In the autumn of 1918, Belgium's currency situation was one of profound dislocation and complexity, a direct legacy of four years of German occupation during the First World War. The occupying authorities had introduced a parallel currency system, most notably the
Reichskreditkassenscheine (RKK notes), to finance their operations and extract resources from the Belgian economy. Alongside these, the pre-war Belgian franc and a flood of other emergency issues circulated, leading to monetary chaos, severe inflation, and a deep loss of public confidence in the value of paper money.
The core of the problem was the existence of two competing central banks. The genuine National Bank of Belgium (NBB) had relocated its operations to London and Havana, while a collaborationist "National Bank" in Brussels under German control issued notes without proper backing. This resulted in a massive over-issuance of currency; the money supply had increased roughly fivefold since 1914. As the German retreat began, the fear was that the worthless RKK notes and the suspect Brussels issues would render the entire currency system untenable, threatening economic collapse at the moment of liberation.

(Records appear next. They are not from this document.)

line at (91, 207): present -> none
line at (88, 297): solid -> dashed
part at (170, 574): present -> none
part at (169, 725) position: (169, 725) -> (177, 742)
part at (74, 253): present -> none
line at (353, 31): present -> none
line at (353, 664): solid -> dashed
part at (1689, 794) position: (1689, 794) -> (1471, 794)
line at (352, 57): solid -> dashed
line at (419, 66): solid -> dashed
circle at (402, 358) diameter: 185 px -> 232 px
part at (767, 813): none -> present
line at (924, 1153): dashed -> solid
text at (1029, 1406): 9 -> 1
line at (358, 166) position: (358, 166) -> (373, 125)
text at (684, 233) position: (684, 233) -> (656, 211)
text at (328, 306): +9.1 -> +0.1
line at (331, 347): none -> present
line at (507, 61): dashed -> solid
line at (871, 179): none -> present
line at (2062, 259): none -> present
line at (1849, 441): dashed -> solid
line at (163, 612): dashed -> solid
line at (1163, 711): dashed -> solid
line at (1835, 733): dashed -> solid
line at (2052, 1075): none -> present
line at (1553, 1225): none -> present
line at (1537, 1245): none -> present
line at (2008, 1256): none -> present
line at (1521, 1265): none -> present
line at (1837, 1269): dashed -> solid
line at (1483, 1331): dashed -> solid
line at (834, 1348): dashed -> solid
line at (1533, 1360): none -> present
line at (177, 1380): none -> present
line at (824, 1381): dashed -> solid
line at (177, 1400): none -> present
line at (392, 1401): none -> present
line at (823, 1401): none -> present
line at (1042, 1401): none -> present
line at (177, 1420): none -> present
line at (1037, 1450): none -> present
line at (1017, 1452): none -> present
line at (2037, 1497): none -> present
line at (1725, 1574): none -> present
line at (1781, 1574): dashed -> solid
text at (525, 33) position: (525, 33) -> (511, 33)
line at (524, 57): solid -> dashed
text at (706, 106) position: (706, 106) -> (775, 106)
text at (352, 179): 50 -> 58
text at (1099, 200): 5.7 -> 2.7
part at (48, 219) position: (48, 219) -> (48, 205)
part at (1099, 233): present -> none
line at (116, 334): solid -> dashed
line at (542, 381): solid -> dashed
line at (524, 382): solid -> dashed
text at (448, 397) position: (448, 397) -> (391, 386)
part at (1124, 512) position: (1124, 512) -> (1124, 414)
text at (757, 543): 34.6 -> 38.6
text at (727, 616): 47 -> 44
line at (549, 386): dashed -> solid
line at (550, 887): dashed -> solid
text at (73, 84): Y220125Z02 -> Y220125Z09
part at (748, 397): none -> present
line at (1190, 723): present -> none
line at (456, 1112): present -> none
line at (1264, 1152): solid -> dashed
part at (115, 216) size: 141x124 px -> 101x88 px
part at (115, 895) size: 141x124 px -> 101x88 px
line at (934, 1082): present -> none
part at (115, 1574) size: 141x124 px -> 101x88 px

Consequently, even before the Armistice, the Belgian government-in-exile in Le Havre, under Minister of Finance Aloys Van de Vyvere, was urgently planning a radical monetary reform. The plan, enacted by decree on October 4, 1918, aimed to restore sovereignty and stability by demonetizing the occupation currencies and forcing a conversion of all banknotes into new issues from the legitimate NBB. This set the stage for the immense and contentious task of identifying "good" and "bad" money, a process that would define Belgium's challenging economic transition from war to peace.